Enfin, l’article 4 vise à mettre un terme à une procédure d’infraction initiée contre la France en 2007 par la Commission européenne pour « entraves à la commercialisation des lentilles de contact ». Les imprécisions du cadre juridique actuel sont en effet susceptibles de constituer un obstacle à la libre prestation de services en la matière. Pendant cinq années, le précédent gouvernement n’avait pas pu mettre un terme à cette procédure qui a exposé la France à la menace de lourdes pénalités financières. Aussi le Gouvernement a-t-il utilisé le vecteur d’un projet de loi portant diverses dispositions d’adaptation au droit de l’Union européenne, déposé pendant l’été, pour clore cette affaire. L’article 4 prévoit donc expressément la vente en ligne de lentilles oculaires correctrices, mais aussi son encadrement. Les prestataires concernés doivent permettre aux patients d’obtenir des informations et des conseils auprès d’un professionnel de santé qualifié.

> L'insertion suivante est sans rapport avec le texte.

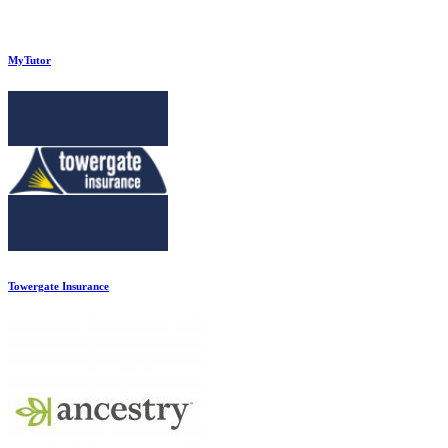
MyTutor
Towergate Insurance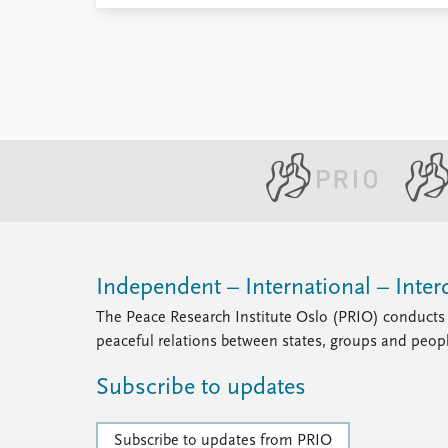
Library
How to find
Contact
Intranet
FAQ
Support us
Independent – International – Interd
The Peace Research Institute Oslo (PRIO) conducts 
peaceful relations between states, groups and peop
Subscribe to updates
Subscribe to updates from PRIO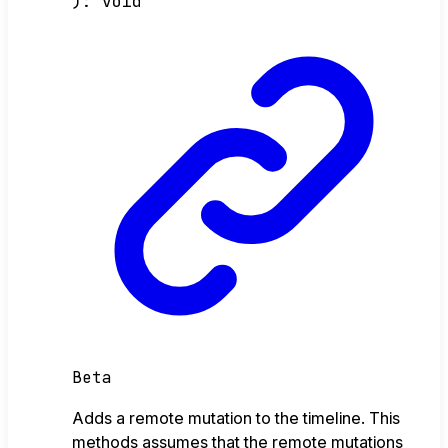
)
:
void
Beta
Adds a remote mutation to the timeline. This
methods assumes that the remote mutations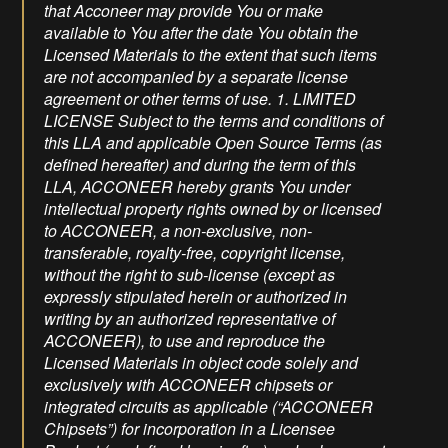
that Acconeer may provide You or make
available to You after the date You obtain the
Licensed Materials to the extent that such items
are not accompanied by a separate license
agreement or other terms of use. 1. LIMITED
LICENSE Subject to the terms and conditions of
this LLA and applicable Open Source Terms (as
defined hereafter) and during the term of this
LLA, ACCONEER hereby grants You under
intellectual property rights owned by or licensed
to ACCONEER, a non-exclusive, non-
transferable, royalty-free, copyright license,
without the right to sub-license (except as
expressly stipulated herein or authorized in
writing by an authorized representative of
ACCONEER), to use and reproduce the
Licensed Materials in object code solely and
exclusively with ACCONEER chipsets or
integrated circuits as applicable (“ACCONEER
Chipsets”) for incorporation in a Licensee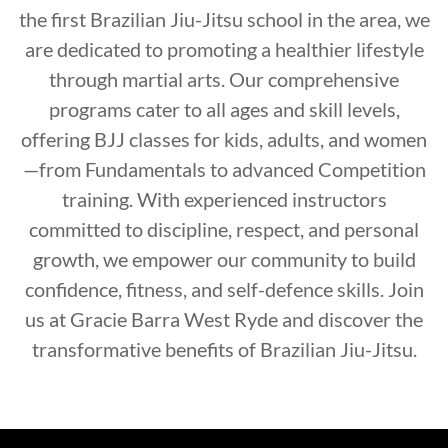
the first Brazilian Jiu-Jitsu school in the area, we
are dedicated to promoting a healthier lifestyle
through martial arts. Our comprehensive
programs cater to all ages and skill levels,
offering BJJ classes for kids, adults, and women
—from Fundamentals to advanced Competition
training. With experienced instructors
committed to discipline, respect, and personal
growth, we empower our community to build
confidence, fitness, and self-defence skills. Join
us at Gracie Barra West Ryde and discover the
transformative benefits of Brazilian Jiu-Jitsu.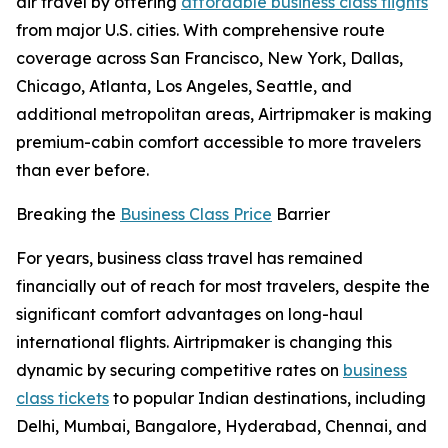
air travel by offering
affordable business class flights
from major U.S. cities. With comprehensive route
coverage across San Francisco, New York, Dallas,
Chicago, Atlanta, Los Angeles, Seattle, and
additional metropolitan areas, Airtripmaker is making
premium-cabin comfort accessible to more travelers
than ever before.
Breaking the
Business Class Price
Barrier
For years, business class travel has remained
financially out of reach for most travelers, despite the
significant comfort advantages on long-haul
international flights. Airtripmaker is changing this
dynamic by securing competitive rates on
business
class tickets
to popular Indian destinations, including
Delhi, Mumbai, Bangalore, Hyderabad, Chennai, and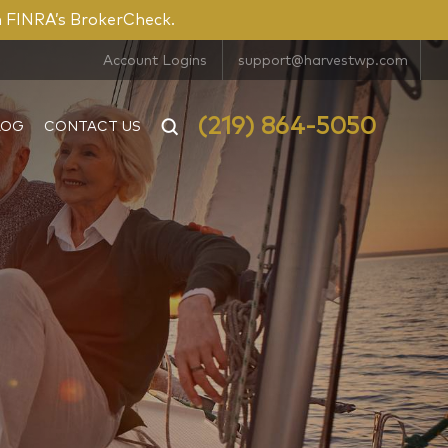
n FINRA’s BrokerCheck.
Account Logins
support@harvestwp.com
(219) 864-5050
LOG
CONTACT US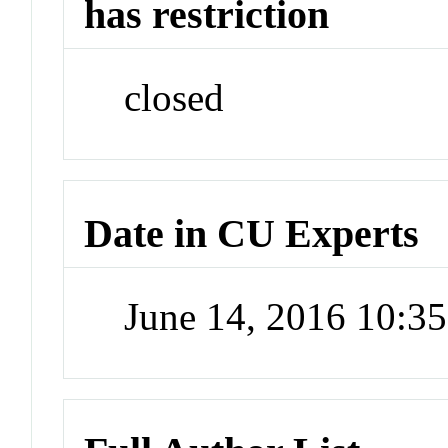
has restriction
closed
Date in CU Experts
June 14, 2016 10:3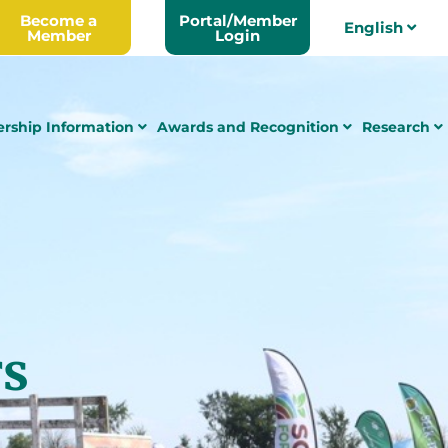
Become a
Portal/Member
English
Member
Login
rship Information
Awards and Recognition
Research
rs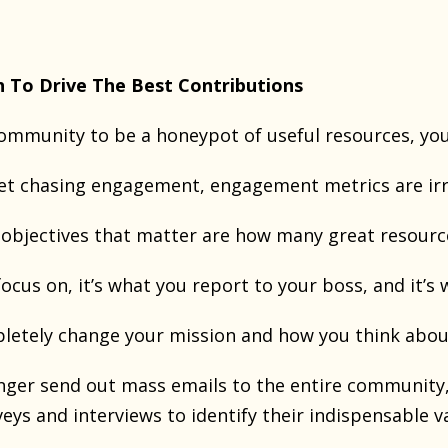
h To Drive The Best Contributions
community to be a honeypot of useful resources, you
et chasing engagement, engagement metrics are irr
y objectives that matter are how many great resourc
ocus on, it’s what you report to your boss, and it’s 
letely change your mission and how you think abo
nger send out mass emails to the entire communit
veys and interviews to identify their indispensable v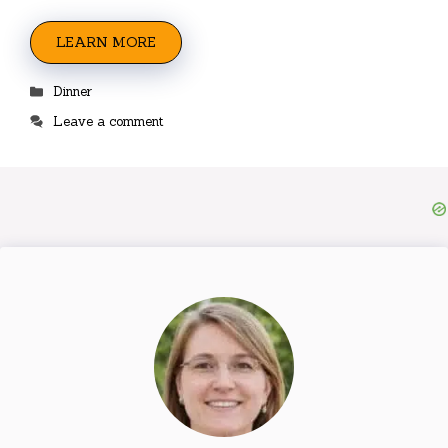
LEARN MORE
Categories
Dinner
Leave a comment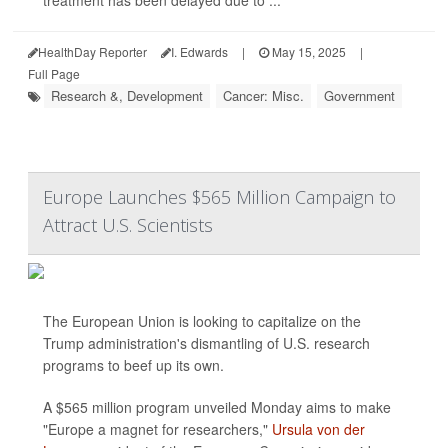
treatment has been delayed due to ...
HealthDay Reporter
I. Edwards
|
May 15, 2025
|
Full Page
Research &, Development
Cancer: Misc.
Government
Europe Launches $565 Million Campaign to
Attract U.S. Scientists
The European Union is looking to capitalize on the
Trump administration's dismantling of U.S. research
programs to beef up its own.
A $565 million program unveiled Monday aims to make
"Europe a magnet for researchers,"
Ursula von der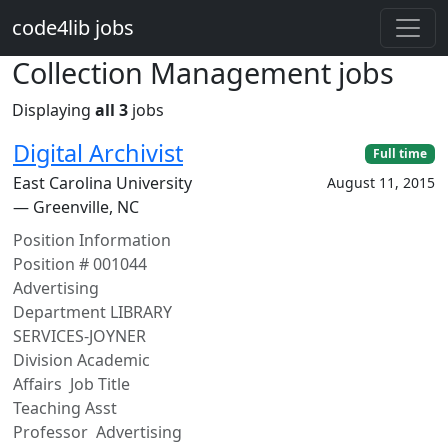
Skip to main content
code4lib jobs
Collection Management jobs
Displaying
all 3
jobs
Digital Archivist
Full time
East Carolina University
August 11, 2015
— Greenville, NC
Position Information
Position # 001044
Advertising
Department LIBRARY
SERVICES-JOYNER
Division Academic
Affairs Job Title
Teaching Asst
Professor Advertising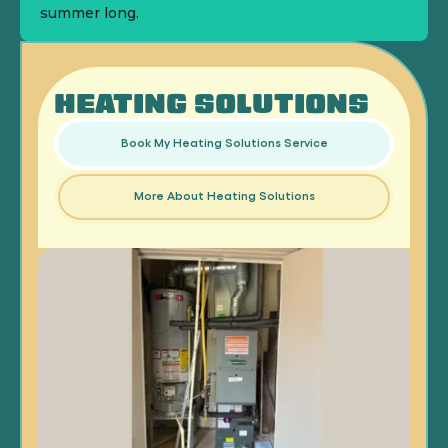
summer long.
HEATING SOLUTIONS
Book My Heating Solutions Service
More About Heating Solutions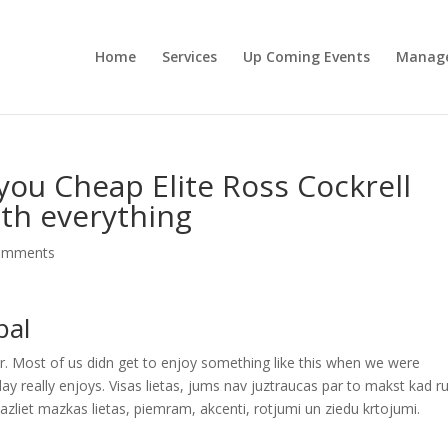
Home
Services
Up Coming Events
Manag
you Cheap Elite Ross Cockrell
th everything
omments
pal
er. Most of us didn get to enjoy something like this when we were
day really enjoys. Visas lietas, jums nav juztraucas par to makst kad ru
mazliet mazkas lietas, piemram, akcenti, rotjumi un ziedu krtojumi.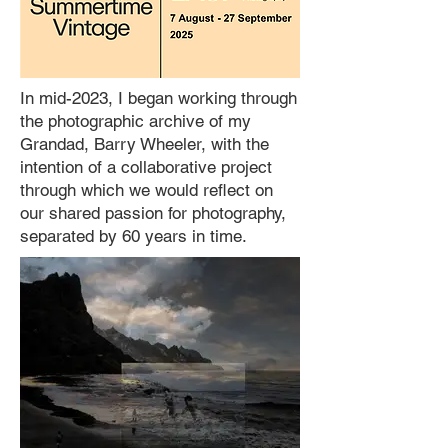
In mid-2023, I began working through
the photographic archive of my
Grandad, Barry Wheeler, with the
intention of a collaborative project
through which we would reflect on
our shared passion for photography,
separated by 60 years in time.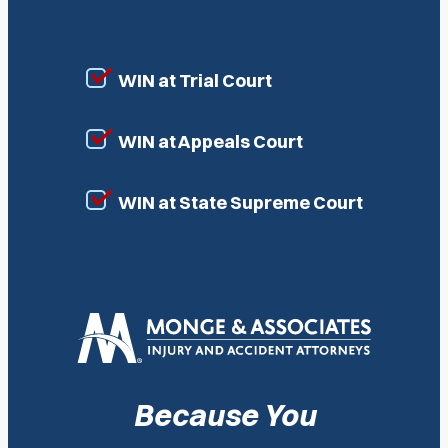
WIN at Trial Court
WIN at Appeals Court
WIN at State Supreme Court
Because You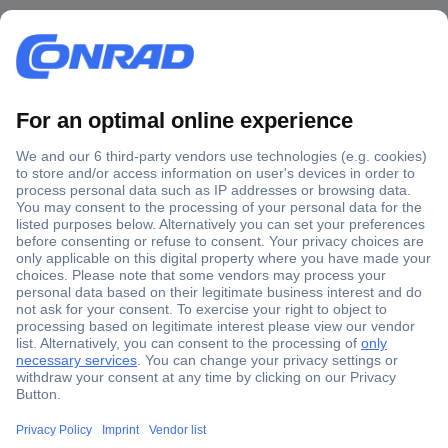
Secure Payment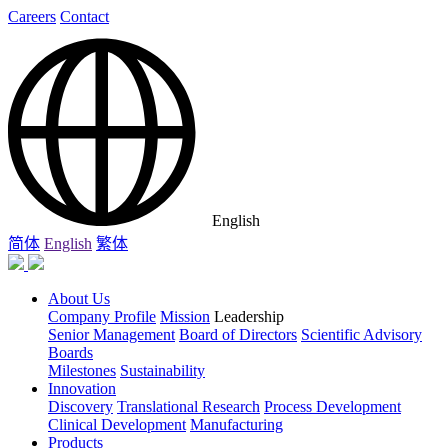
Careers
Contact
English
简体
English
繁体
About Us
Company Profile
Mission
Leadership
Senior Management
Board of Directors
Scientific Advisory
Boards
Milestones
Sustainability
Innovation
Discovery
Translational Research
Process Development
Clinical Development
Manufacturing
Products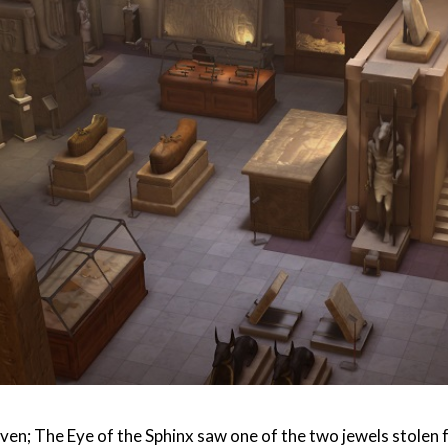
ven; The Eye of the Sphinx saw one of the two jewels stolen f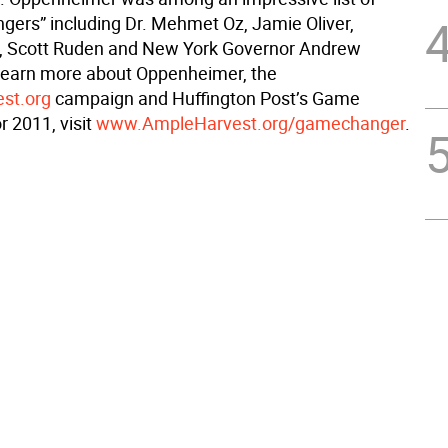
ers” including Dr. Mehmet Oz, Jamie Oliver,
g, Scott Ruden and New York Governor Andrew
learn more about Oppenheimer, the
st.org
campaign and Huffington Post’s Game
r 2011, visit
www.AmpleHarvest.org/gamechanger
.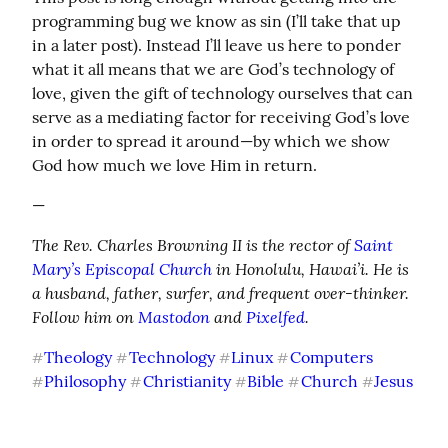
programming bug we know as sin (I’ll take that up 
in a later post). Instead I’ll leave us here to ponder 
what it all means that we are God’s technology of 
love, given the gift of technology ourselves that can 
serve as a mediating factor for receiving God’s love 
in order to spread it around—by which we show 
God how much we love Him in return.
—
The Rev. Charles Browning II is the rector of 
Saint 
Mary’s Episcopal Church
 in Honolulu, Hawai’i. He is 
a husband, father, surfer, and frequent over-thinker. 
Follow him on 
Mastodon
 and 
Pixelfed
.
Theology
Technology
Linux
Computers
#
#
#
#
Philosophy
Christianity
Bible
Church
Jesus
#
#
#
#
#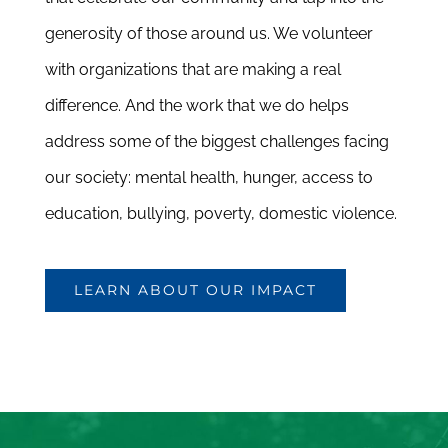
generosity of those around us. We volunteer
with organizations that are making a real
difference. And the work that we do helps
address some of the biggest challenges facing
our society: mental health, hunger, access to
education, bullying, poverty, domestic violence.
LEARN ABOUT OUR IMPACT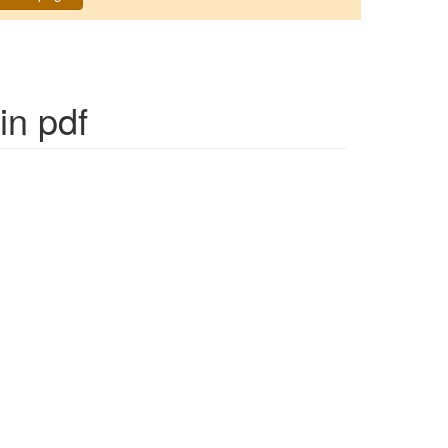
in pdf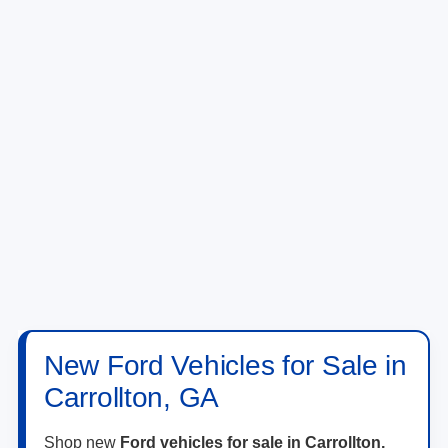
New Ford Vehicles for Sale in
Carrollton, GA
Shop new
Ford vehicles for sale in Carrollton,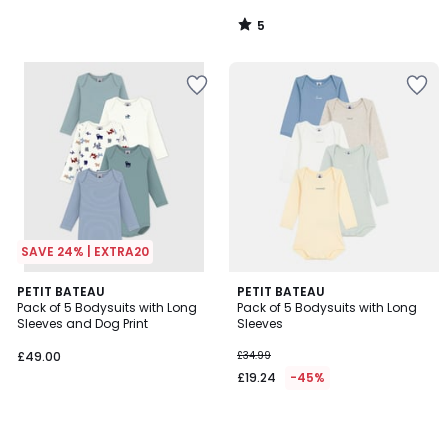
5
/
5
SAVE 24% | EXTRA20
PETIT BATEAU
PETIT BATEAU
Pack of 5 Bodysuits with Long
Pack of 5 Bodysuits with Long
Sleeves and Dog Print
Sleeves
£49.00
£34.99
£19.24
-45%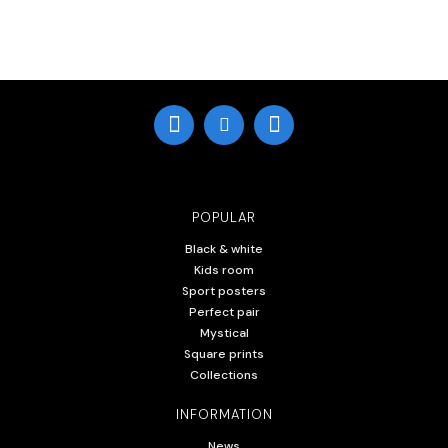
POPULAR
Black & white
Kids room
Sport posters
Perfect pair
Mystical
Square prints
Collections
INFORMATION
News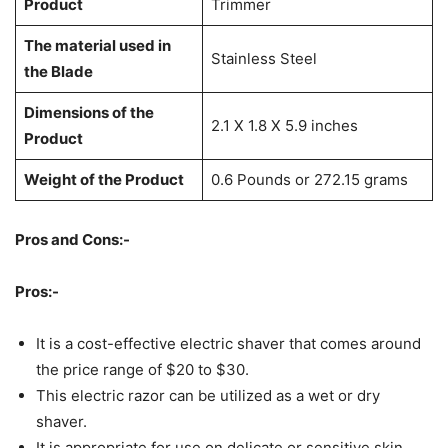
Product
Trimmer
The material used in
Stainless Steel
the Blade
Dimensions of the
2.1 X 1.8 X 5.9 inches
Product
Weight of the Product
0.6 Pounds or 272.15 grams
Pros and Cons:-
Pros:-
It is a cost-effective electric shaver that comes around
the price range of $20 to $30.
This electric razor can be utilized as a wet or dry
shaver.
It is appropriate for use on delicate or sensitive skin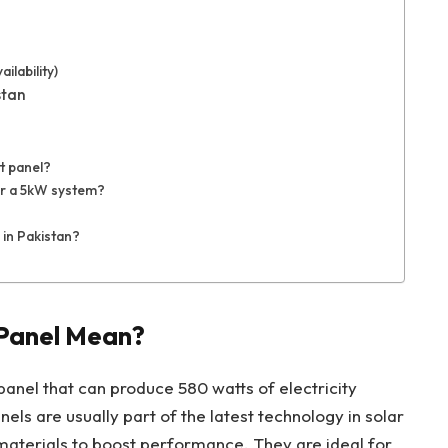
ilability)
stan
t panel?
r a 5kW system?
 in Pakistan?
Panel Mean?
panel that can produce 580 watts of electricity
els are usually part of the latest technology in solar
materials to boost performance. They are ideal for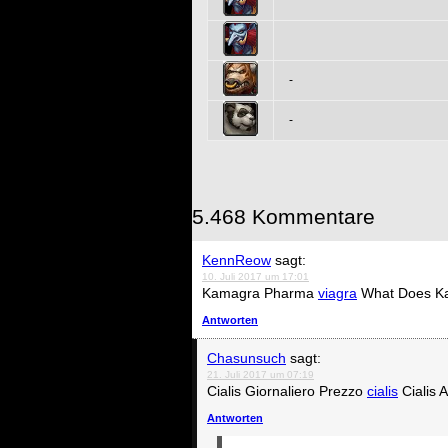
-
-
5.468 Kommentare
KennReow
sagt:
10. Juli 2017 um 17:01
Kamagra Pharma
viagra
What Does K
Antworten
Chasunsuch
sagt:
21. Juli 2017 um 07:19
Cialis Giornaliero Prezzo
cialis
Cialis 
Antworten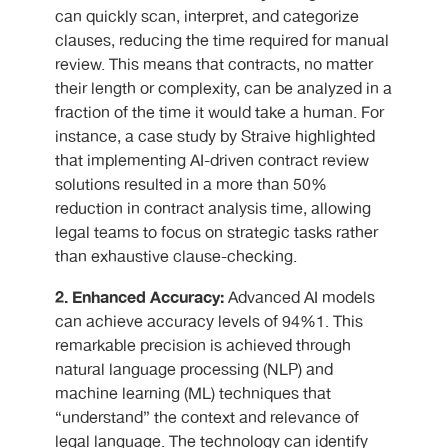
can quickly scan, interpret, and categorize
clauses, reducing the time required for manual
review. This means that contracts, no matter
their length or complexity, can be analyzed in a
fraction of the time it would take a human. For
instance, a case study by Straive highlighted
that implementing AI-driven contract review
solutions resulted in a more than 50%
reduction in contract analysis time, allowing
legal teams to focus on strategic tasks rather
than exhaustive clause-checking.
2. Enhanced Accuracy:
Advanced AI models
can achieve accuracy levels of 94%1. This
remarkable precision is achieved through
natural language processing (NLP) and
machine learning (ML) techniques that
“understand” the context and relevance of
legal language. The technology can identify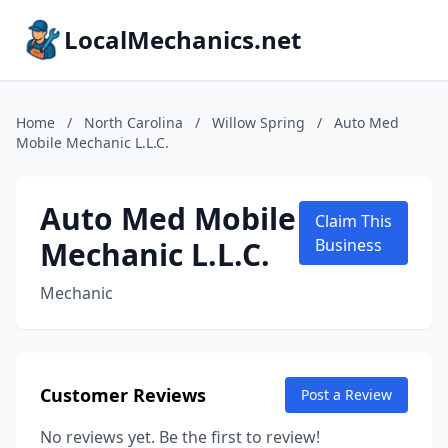
LocalMechanics.net
Home
/
North Carolina
/
Willow Spring
/
Auto Med
Mobile Mechanic L.L.C.
Auto Med Mobile
Claim This
Mechanic L.L.C.
Business
Mechanic
Customer Reviews
Post a Review
No reviews yet. Be the first to review!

Comme l’a expliqué Mme la ministre, les dispositions de cet article 4 figurent désormais dans l’article 17 quater du projet de loi sur la consommation, introduit par amendement au Sénat en septembre dernier et modifié à l’Assemblée nationale lors de la nouvelle lecture en décembre dernier. Comme le texte sur la consommation sera promulgué avant celui que nous examinons actuellement, et afin d’éviter tout risque de condamnation de la France, je défendrai un amendement visant à supprimer l’article 4.